◆ Consigne 1 ◆
D'après le texte présenté, quel organisme Michel Fraisset dirige-t-il aujourd'hui ?

◆ ◆ ◆ ◆ ◆

Qui ne connait pas Michel Fraisset, lui qui est devenu en quelque sorte le gardien de Cézanne et gère l’atelier des Lauves dont il possède toutes les clés pour ouvrir des perspectives ambitieuses et diversifiées. Quel chemin parcouru et quelle fidélité et quelle passion autour du peintre de la Sainte Victoire

Il a rédigé de nombreux ouvrages sur le patrimoine régional, mais a également créé des festivals et des rencontres autour de la BD. Assurément Michel Fraisset a ce don de multiplier avec enthousiasme les petits ponts entre différentes formes d’arts. A telle enseigne, la bastide du Jas de Bouffan ré-ouvrira progressivement ses portes à partir de l’été 2025, et il sort prochainement un livre « Paul Cézanne sous le soleil de Provence », à paraître aux éditions des falaises.

Aujourd’hui directeur du plus grand Office du tourisme de France, ses fonctions sont multiples et Cézanne n’est jamais bien loin. Il nous parle de son parcours dans une interview exclusive pour WUKALI.

Michel Fraisset

Vous-même étiez, tout comme Cézanne, élève au lycée Mignet. En tant que lycéen, est-ce que vous vous intéressiez déjà à lui ?

◆ ◆ ◆ ◆ ◆

◆ Consigne 2 ◆
Recopiez sans aucun changement les lignes ci-dessous, de la toute première jusqu'à celle qui contient "Green Lantern: Emerald", cette dernière incluse.

◆ Extraits des lignes ◆
◆ ◆ ◆ ◆ ◆

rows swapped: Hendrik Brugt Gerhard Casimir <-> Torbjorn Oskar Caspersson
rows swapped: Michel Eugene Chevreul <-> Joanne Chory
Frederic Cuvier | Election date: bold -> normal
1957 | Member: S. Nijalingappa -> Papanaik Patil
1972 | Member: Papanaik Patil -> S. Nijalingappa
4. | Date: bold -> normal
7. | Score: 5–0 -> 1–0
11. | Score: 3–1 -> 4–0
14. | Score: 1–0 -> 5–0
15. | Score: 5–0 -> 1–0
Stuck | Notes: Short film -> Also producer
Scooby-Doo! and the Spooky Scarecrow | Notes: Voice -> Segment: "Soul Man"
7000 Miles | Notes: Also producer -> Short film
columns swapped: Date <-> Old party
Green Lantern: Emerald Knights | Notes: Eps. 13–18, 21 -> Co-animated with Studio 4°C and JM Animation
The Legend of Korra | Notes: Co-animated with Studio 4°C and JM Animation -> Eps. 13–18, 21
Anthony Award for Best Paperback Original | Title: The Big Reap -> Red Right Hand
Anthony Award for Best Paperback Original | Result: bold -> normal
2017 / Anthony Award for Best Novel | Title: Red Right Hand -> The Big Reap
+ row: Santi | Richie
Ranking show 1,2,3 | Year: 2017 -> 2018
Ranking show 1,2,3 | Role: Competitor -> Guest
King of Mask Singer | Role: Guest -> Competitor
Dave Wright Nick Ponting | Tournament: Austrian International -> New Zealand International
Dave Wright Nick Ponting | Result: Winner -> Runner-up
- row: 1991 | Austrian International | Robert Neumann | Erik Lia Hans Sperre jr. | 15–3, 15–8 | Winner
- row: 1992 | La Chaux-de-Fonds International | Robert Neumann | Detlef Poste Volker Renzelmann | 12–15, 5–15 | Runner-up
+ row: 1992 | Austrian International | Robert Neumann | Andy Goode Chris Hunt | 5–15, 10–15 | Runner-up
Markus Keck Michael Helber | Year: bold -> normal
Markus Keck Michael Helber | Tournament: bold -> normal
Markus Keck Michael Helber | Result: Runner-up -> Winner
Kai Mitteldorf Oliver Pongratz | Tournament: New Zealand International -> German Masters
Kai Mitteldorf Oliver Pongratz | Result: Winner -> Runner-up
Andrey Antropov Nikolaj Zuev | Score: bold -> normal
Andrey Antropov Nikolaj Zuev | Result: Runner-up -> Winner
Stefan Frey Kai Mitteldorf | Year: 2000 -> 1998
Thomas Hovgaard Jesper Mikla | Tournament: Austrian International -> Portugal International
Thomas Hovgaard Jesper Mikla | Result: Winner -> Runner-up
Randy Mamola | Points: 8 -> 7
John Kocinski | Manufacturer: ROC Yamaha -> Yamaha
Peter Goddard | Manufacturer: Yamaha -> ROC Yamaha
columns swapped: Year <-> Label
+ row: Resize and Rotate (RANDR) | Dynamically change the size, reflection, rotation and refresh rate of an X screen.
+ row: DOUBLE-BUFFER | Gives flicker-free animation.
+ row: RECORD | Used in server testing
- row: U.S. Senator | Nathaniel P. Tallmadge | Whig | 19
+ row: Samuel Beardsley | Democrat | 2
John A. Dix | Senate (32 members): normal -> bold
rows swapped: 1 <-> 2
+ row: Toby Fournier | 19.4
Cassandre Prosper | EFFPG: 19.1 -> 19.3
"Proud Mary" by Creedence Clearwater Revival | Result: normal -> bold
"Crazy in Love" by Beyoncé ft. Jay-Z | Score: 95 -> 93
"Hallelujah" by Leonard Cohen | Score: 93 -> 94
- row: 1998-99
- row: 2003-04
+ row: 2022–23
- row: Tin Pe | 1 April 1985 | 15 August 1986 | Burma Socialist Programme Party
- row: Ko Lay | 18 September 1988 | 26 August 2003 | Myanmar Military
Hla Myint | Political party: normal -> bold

◆ ◆ ◆ ◆ ◆

◆ Réponse attendue 1 ◆
Le plus grand Office du tourisme de France.

◆ Réponse attendue 2 ◆
rows swapped: Hendrik Brugt Gerhard Casimir <-> Torbjorn Oskar Caspersson
rows swapped: Michel Eugene Chevreul <-> Joanne Chory
Frederic Cuvier | Election date: bold -> normal
1957 | Member: S. Nijalingappa -> Papanaik Patil
1972 | Member: Papanaik Patil -> S. Nijalingappa
4. | Date: bold -> normal
7. | Score: 5–0 -> 1–0
11. | Score: 3–1 -> 4–0
14. | Score: 1–0 -> 5–0
15. | Score: 5–0 -> 1–0
Stuck | Notes: Short film -> Also producer
Scooby-Doo! and the Spooky Scarecrow | Notes: Voice -> Segment: "Soul Man"
7000 Miles | Notes: Also producer -> Short film
columns swapped: Date <-> Old party
Green Lantern: Emerald Knights | Notes: Eps. 13–18, 21 -> Co-animated with Studio 4°C and JM Animation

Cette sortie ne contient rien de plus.